Company meetings make decisions by passing resolutions. Kenyan company law recognizes three types of resolutions namely:
• Ordinary resolution
• Resolution requiring special notice.
• Special resolution.
• Ordinary Resolution: The Companies Act does not define it.
This is a resolution that requires simple majority to pass.
 It need not be set out in the notice of the meeting and is generally not registerable.

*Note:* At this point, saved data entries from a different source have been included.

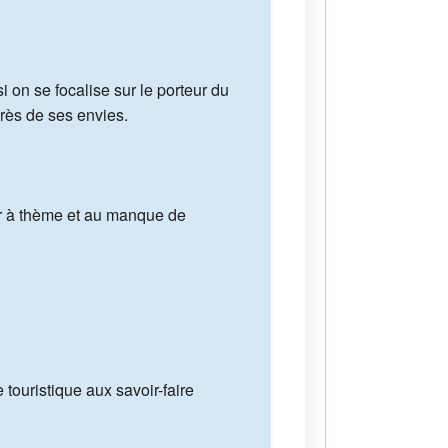
 on se focalise sur le porteur du
près de ses envies.
our à thème et au manque de
 touristique aux savoir-faire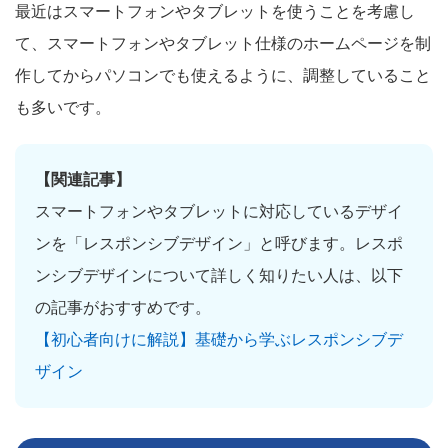
最近はスマートフォンやタブレットを使うことを考慮し
て、スマートフォンやタブレット仕様のホームページを制
作してからパソコンでも使えるように、調整していること
も多いです。
【関連記事】
スマートフォンやタブレットに対応しているデザイ
ンを「レスポンシブデザイン」と呼びます。レスポ
ンシブデザインについて詳しく知りたい人は、以下
の記事がおすすめです。
【初心者向けに解説】基礎から学ぶレスポンシブデ
ザイン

Business of the company requiring an ordinary resolution include:
• Adoption of accounts
• Declaration of dividend
• Appointment of auditors
• Election of directors
• Increase of capital
• Special Resolution
This is a resolution created by Section 141 of the Companies Act.
 It must be supported by a qualified majority of not less than 75% of all members present and voting in person and proxy.
Must be set out in the notice of the meeting.
 Notice of intention to pass it as a special resolution must be given.
 Generally passed by meetings convened by a 21-day notice.
 A copy thereof must be delivered to the registrar for registration within 30 days thereof.

Business of the company that require such a resolution include:
 Alteration of the articles, Sec 13 (1)
 Change of name, Sec 20 (1)
 Alteration of the objects clause, Sec 8 (1)
 Reduction of capital, sec 68 (1)
 Creation of reserve capital, sec 62
• Resolution requiring special notice
This is a resolution created by Section 142 of the Companies Act.
Under Section 142 of the Act, a 28 day notice of intention to move, it must be given to the company and the company must give a similar notice to its members failing which a 21 day notice suffices provided it is published in some newspaper circulating in Kenya or as prescribed by the articles.
 It must be supported by a simple majority of members.
Business of the company requiring such a resolution include:
Removal of a director or auditor from office.
 Reappointment of a director who has attained the age of 70.